Ankaragücü, Süper Lig’in 21. hafta maçında deplasmanda Adana Demirspor ile 1-1 berabere kaldı.
Ankaragücü’nü de Adana Demirspor’u da nasıl okumak gerektiğine bir türlü karar vermedim.
Ankaragücü, son 8 maçta sadece bir galibiyet almış.
Adana Demirspor’a bakıyorsun onlar da son 10 maçta sadece bir kez sahadan üç puanla ayrılmış.
Güney ekibi bu 10 maçta 3 kez kaybetmiş, üstelik kupada da TFF 2. Lig takımına kendi sahasında elenmiş.
Ankaragücü ise kupa maçlarını da sayarsan son 11 maçta 1 kez kaybetmiş, kupada da ligde ilk 5 mücadelesi veren Rizespor’u saf dışı bırakmış.
Adana Demirspor’un sıkıntısı yeniden yapılanma.

==============================

Alıştırmalar
**a.** Kayıtlarda "highest" kelimesini içeren satırları bulup her birini olduğu gibi aktar. Büyük ve küçük harf ayrımına dikkat et.
**b.** Ankaragücü–Adana Demirspor maçıyla ilgili metni son cümlesinden sonra devam ettir.
Ankaragücü–Adana Demirspor maçıyla ilgili metin ile kayıtlar ayrı kaynaklardan alınmıştır.

Veri Kayıtları
==============================

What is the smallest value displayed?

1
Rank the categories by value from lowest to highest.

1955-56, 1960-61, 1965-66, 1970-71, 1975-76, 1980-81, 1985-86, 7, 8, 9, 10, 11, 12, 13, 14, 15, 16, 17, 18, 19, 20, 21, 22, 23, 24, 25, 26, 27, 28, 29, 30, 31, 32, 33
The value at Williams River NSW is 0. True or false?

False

==============================

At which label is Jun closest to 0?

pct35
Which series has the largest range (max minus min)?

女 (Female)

==============================

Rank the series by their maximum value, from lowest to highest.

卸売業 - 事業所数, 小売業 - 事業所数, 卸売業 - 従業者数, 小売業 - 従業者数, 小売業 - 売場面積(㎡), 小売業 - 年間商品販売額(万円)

==============================

Görev Yanıtları
**a.**
Rank the categories by value from lowest to highest.
Rank the series by their maximum value, from lowest to highest.

**b.**
Son 2 haftada takımdaki yıldız oyuncuların çok büyük kısmı ile yollar ayrıldı.
Yeni transferlerine bakıyorsun, eski Murat Sancak transferlerinin çok uzağında.
Belli ki küçülmeye gidiyorlar.
Ankaragücü ise kazanamasa da kaybetmiyor da.
Kazanamamasının nedeni de kadrosunun çok kısıtlı olması, santrafor mevkisinde oynayan oyuncularının formsuzluğu.
Ligde 21. Hafta maçları oynanıyor Ali Sowe’dan sakatlık, ceza, milli takım gibi nedenlerle 9 maç yararlanılamamış.
Ali Sowe, çoğuna sakatlığı tam geçmeden çıktığı 12 maçta yine de 3 gol, 2 asist yapmış.
Frederico Macheda geride kalan 21 haftada 1 gol, Riad Bajic ise 3 gol atabilmiş.
İkisinin de bir tane olsun asisti yok.
Ligde bu takım 27 gol atmış, 3 santraforunun bu gollere katkısı sadece 7.
E böyle olunca maç kazanmak neredeyse imkânsız oluyor.
Gelelim maça.
Ankaragücü, Süper Lig’de 2 yıl 10 ay 6 gün olmuş, üst üste 2 maç kazanamıyor.
Takım yorgun olsa da bu hafta, bu berbat istatistiğin sonlandırılacağına çok inanıyordum.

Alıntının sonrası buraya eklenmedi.